Skip the images and restate every line of the records exactly.

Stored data

......

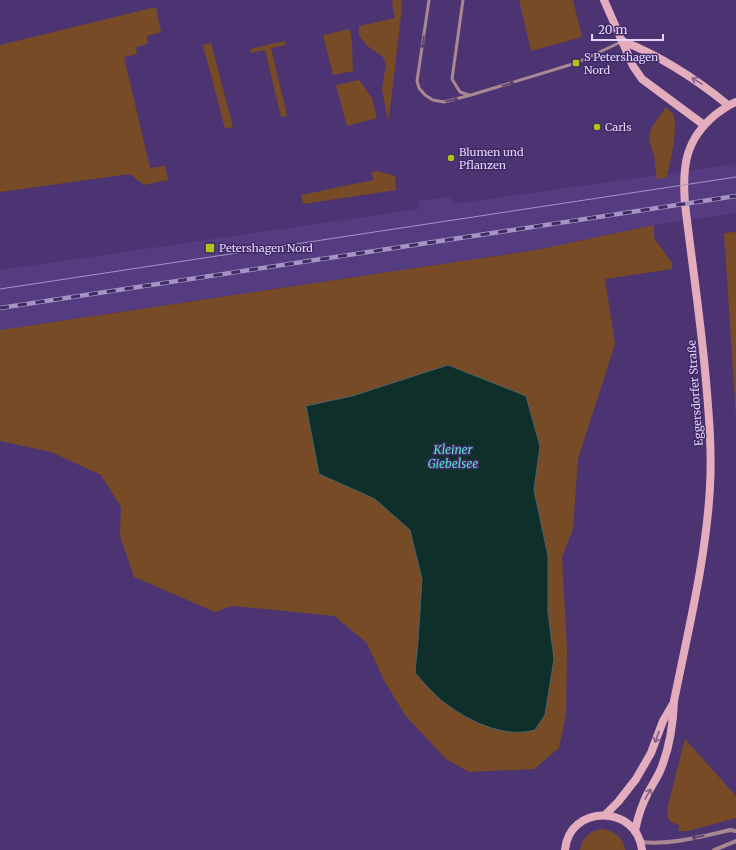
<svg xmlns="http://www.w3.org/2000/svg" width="736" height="850" viewBox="0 0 736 850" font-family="Merriweather,serif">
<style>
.built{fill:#553b80}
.green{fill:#764b26;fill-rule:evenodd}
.water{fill:#0f302a;stroke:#4e6269}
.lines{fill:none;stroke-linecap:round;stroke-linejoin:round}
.lane{stroke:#aa8892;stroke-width:3}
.street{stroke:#aa8892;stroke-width:4}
.secondary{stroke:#e4adbe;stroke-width:8}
.tram{stroke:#a595c4;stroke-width:1}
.rail-casing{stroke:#a595c4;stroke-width:4.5}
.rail{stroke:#412966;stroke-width:3;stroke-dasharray:9;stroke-linecap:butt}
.oneway{stroke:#5b4171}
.oneway2{stroke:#825e89}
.poi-dot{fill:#abc614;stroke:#412966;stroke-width:1.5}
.labels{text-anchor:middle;stroke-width:3;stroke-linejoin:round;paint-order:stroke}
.poi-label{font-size:11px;fill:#e1d6fb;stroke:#412966;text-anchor:start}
.street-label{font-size:11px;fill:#e1d6fb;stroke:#412966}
.water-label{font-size:12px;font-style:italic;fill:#51e3ca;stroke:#412966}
</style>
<rect width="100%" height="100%" fill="#4c3472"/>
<polygon class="built" points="736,164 736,213 654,225 536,250 0,330 0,270 419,209 418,201 451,197 453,204"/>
<g class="green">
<polygon points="393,0 401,0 402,7 389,119 386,112 382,89 386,64 383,57 366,45 359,35 359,26 395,18 392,2"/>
<polygon points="519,0 573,0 582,37 531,51"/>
<polygon points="156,7 161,32 147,36 148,44 136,47 137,54 124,57 150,168 165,166 168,180 144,185 130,174 0,192 0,45"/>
<polygon points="350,29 352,43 353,71 333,75 323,35"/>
<polygon points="285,41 286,45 271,48 287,116 281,117 265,50 251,53 250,49"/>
<polygon points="211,43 233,127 225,129 203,45"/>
<polygon points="359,80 372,98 377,118 347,126 336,85"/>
<path d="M666,107C668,109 671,112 673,114C679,128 670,162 667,177L657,180L654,155L649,141L650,131L656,121Z"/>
<polygon points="377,171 395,176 396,190 303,204 301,195 373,180 372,172"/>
<path d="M654,225V238L672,263V269L605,279L615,344L578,459L573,529L562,557L567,648L566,714L559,748L534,769L469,772L446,759L405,715L385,682L366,642L334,616L275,610L232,606L215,612L134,577L120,536L121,507L101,475L51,452L0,441V330L536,250ZM352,396L540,446L534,490L548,556V612L554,659L415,673L418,641L422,579L410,530L375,499L307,406Z"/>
<polygon points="736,232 736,417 724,233"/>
<polygon points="685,739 735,795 736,797 736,818 688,831 678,831 679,825 673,823 668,819 667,809"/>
<path d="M600,829C613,830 623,836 625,850H580C582,838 589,832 600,829Z"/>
</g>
<path class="water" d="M448,365L526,396L540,446L534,490L548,556V612L554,659L545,715L535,730C503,739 466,720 441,700C432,692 423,682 415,673L418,641L422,579L410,530L375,499L319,474L306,406L352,396Z"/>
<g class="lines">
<g class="lane">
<polyline points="429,0 417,81 419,88 425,95 433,100 444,102 471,95 576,63 621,42"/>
<polyline points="463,0 452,79 460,92 469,95"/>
</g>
<g class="street">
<path d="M641,842C671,845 700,837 730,830L736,831"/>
<polyline points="714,850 736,841"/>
</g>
<g class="secondary">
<polyline points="604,0 633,66 642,79 704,125"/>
<path d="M622,41C661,56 696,79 728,105"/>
<polyline points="605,815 618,802 636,779 651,753 663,721 673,704"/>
<path d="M635,831C637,821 639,813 643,804C647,792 655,782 660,771C670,748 673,726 674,701C688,631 706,559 710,487C712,451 709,416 706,381C701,322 692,263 685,204C682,167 685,140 715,115C722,110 728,105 736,102"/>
<path d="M565,850C569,804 637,804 642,850"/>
</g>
<polyline class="tram" points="0,289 736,177"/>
<g class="rail-casing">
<polyline id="rail" points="0,308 736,196"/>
</g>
<use href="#rail" class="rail"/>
</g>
<defs><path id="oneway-shaft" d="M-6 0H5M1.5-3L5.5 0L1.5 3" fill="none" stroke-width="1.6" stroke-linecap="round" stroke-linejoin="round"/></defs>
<g class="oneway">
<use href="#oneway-shaft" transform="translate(423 42) rotate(98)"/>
<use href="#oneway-shaft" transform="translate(508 84) rotate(-17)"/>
<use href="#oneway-shaft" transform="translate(452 100) rotate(-13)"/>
<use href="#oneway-shaft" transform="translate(698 837) rotate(167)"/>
</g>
<g class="oneway2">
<use href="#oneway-shaft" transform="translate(697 81) rotate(-149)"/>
<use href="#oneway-shaft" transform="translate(657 737) rotate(110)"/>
<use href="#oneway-shaft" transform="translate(648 794) rotate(-60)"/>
</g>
<g class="poi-dot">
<rect x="572" y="59" width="8" height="8" rx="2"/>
<circle cx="597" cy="127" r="4"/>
<circle cx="451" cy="158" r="4"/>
<rect x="205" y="243" width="10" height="10" rx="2"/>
</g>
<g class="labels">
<g class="poi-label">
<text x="584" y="61">S Petershagen<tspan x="584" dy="13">Nord</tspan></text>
<text x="605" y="131">Carls</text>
<text x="459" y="156">Blumen und<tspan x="459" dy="13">Pflanzen</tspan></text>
<text x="219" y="252">Petershagen Nord</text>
</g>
<g class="street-label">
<text transform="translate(695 393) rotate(-94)" y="4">Eggersdorfer Straße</text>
</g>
<g class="water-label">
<text x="453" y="454">Kleiner<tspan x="453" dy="14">Giebelsee</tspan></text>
</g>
</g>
<path d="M592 34v6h71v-6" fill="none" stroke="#e1d6fb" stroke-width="2"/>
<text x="598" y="34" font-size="12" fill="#e1d6fb" stroke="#412966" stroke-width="3" paint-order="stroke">20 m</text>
</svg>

......

• WRITTEN SOLUTION:
<svg xmlns="http://www.w3.org/2000/svg" width="736" height="850" viewBox="0 0 736 850" font-family="Merriweather,serif">
<style>
.built{fill:#553b80}
.green{fill:#764b26;fill-rule:evenodd}
.water{fill:#0f302a;stroke:#4e6269}
.lines{fill:none;stroke-linecap:round;stroke-linejoin:round}
.lane{stroke:#aa8892;stroke-width:3}
.street{stroke:#aa8892;stroke-width:4}
.secondary{stroke:#e4adbe;stroke-width:8}
.tram{stroke:#a595c4;stroke-width:1}
.rail-casing{stroke:#a595c4;stroke-width:4.5}
.rail{stroke:#412966;stroke-width:3;stroke-dasharray:9;stroke-linecap:butt}
.oneway{stroke:#5b4171}
.oneway2{stroke:#825e89}
.poi-dot{fill:#abc614;stroke:#412966;stroke-width:1.5}
.labels{text-anchor:middle;stroke-width:3;stroke-linejoin:round;paint-order:stroke}
.poi-label{font-size:11px;fill:#e1d6fb;stroke:#412966;text-anchor:start}
.street-label{font-size:11px;fill:#e1d6fb;stroke:#412966}
.water-label{font-size:12px;font-style:italic;fill:#51e3ca;stroke:#412966}
</style>
<rect width="100%" height="100%" fill="#4c3472"/>
<polygon class="built" points="736,164 736,213 654,225 536,250 0,330 0,270 419,209 418,201 451,197 453,204"/>
<g class="green">
<polygon points="393,0 401,0 402,7 389,119 386,112 382,89 386,64 383,57 366,45 359,35 359,26 395,18 392,2"/>
<polygon points="519,0 573,0 582,37 531,51"/>
<polygon points="156,7 161,32 147,36 148,44 136,47 137,54 124,57 150,168 165,166 168,180 144,185 130,174 0,192 0,45"/>
<polygon points="350,29 352,43 353,71 333,75 323,35"/>
<polygon points="285,41 286,45 271,48 287,116 281,117 265,50 251,53 250,49"/>
<polygon points="211,43 233,127 225,129 203,45"/>
<polygon points="359,80 372,98 377,118 347,126 336,85"/>
<path d="M666,107C668,109 671,112 673,114C679,128 670,162 667,177L657,180L654,155L649,141L650,131L656,121Z"/>
<polygon points="377,171 395,176 396,190 303,204 301,195 373,180 372,172"/>
<path d="M654,225V238L672,263V269L605,279L615,344L578,459L573,529L562,557L567,648L566,714L559,748L534,769L469,772L446,759L405,715L385,682L366,642L334,616L275,610L232,606L215,612L134,577L120,536L121,507L101,475L51,452L0,441V330L536,250ZM352,396L540,446L534,490L548,556V612L554,659L415,673L418,641L422,579L410,530L375,499L307,406Z"/>
<polygon points="736,232 736,417 724,233"/>
<polygon points="685,739 735,795 736,797 736,818 688,831 678,831 679,825 673,823 668,819 667,809"/>
<path d="M600,829C613,830 623,836 625,850H580C582,838 589,832 600,829Z"/>
</g>
<path class="water" d="M448,365L526,396L540,446L534,490L548,556V612L554,659L545,715L535,730C503,739 466,720 441,700C432,692 423,682 415,673L418,641L422,579L410,530L375,499L319,474L306,406L352,396Z"/>
<g class="lines">
<g class="lane">
<polyline points="429,0 417,81 419,88 425,95 433,100 444,102 471,95 576,63 621,42"/>
<polyline points="463,0 452,79 460,92 469,95"/>
</g>
<g class="street">
<path d="M641,842C671,845 700,837 730,830L736,831"/>
<polyline points="714,850 736,841"/>
</g>
<g class="secondary">
<polyline points="604,0 633,66 642,79 704,125"/>
<path d="M622,41C661,56 696,79 728,105"/>
<polyline points="605,815 618,802 636,779 651,753 663,721 673,704"/>
<path d="M635,831C637,821 639,813 643,804C647,792 655,782 660,771C670,748 673,726 674,701C688,631 706,559 710,487C712,451 709,416 706,381C701,322 692,263 685,204C682,167 685,140 715,115C722,110 728,105 736,102"/>
<path d="M565,850C569,804 637,804 642,850"/>
</g>
<polyline class="tram" points="0,289 736,177"/>
<g class="rail-casing">
<polyline id="rail" points="0,308 736,196"/>
</g>
<use href="#rail" class="rail"/>
</g>
<defs><path id="oneway-shaft" d="M-6 0H5M1.5-3L5.5 0L1.5 3" fill="none" stroke-width="1.6" stroke-linecap="round" stroke-linejoin="round"/></defs>
<g class="oneway">
<use href="#oneway-shaft" transform="translate(423 42) rotate(98)"/>
<use href="#oneway-shaft" transform="translate(508 84) rotate(-17)"/>
<use href="#oneway-shaft" transform="translate(452 100) rotate(-13)"/>
<use href="#oneway-shaft" transform="translate(698 837) rotate(167)"/>
</g>
<g class="oneway2">
<use href="#oneway-shaft" transform="translate(697 81) rotate(-149)"/>
<use href="#oneway-shaft" transform="translate(657 737) rotate(110)"/>
<use href="#oneway-shaft" transform="translate(648 794) rotate(-60)"/>
</g>
<g class="poi-dot">
<rect x="572" y="59" width="8" height="8" rx="2"/>
<circle cx="597" cy="127" r="4"/>
<circle cx="451" cy="158" r="4"/>
<rect x="205" y="243" width="10" height="10" rx="2"/>
</g>
<g class="labels">
<g class="poi-label">
<text x="584" y="61">S Petershagen<tspan x="584" dy="13">Nord</tspan></text>
<text x="605" y="131">Carls</text>
<text x="459" y="156">Blumen und<tspan x="459" dy="13">Pflanzen</tspan></text>
<text x="219" y="252">Petershagen Nord</text>
</g>
<g class="street-label">
<text transform="translate(695 393) rotate(-94)" y="4">Eggersdorfer Straße</text>
</g>
<g class="water-label">
<text x="453" y="454">Kleiner<tspan x="453" dy="14">Giebelsee</tspan></text>
</g>
</g>
<path d="M592 34v6h71v-6" fill="none" stroke="#e1d6fb" stroke-width="2"/>
<text x="598" y="34" font-size="12" fill="#e1d6fb" stroke="#412966" stroke-width="3" paint-order="stroke">20 m</text>
</svg>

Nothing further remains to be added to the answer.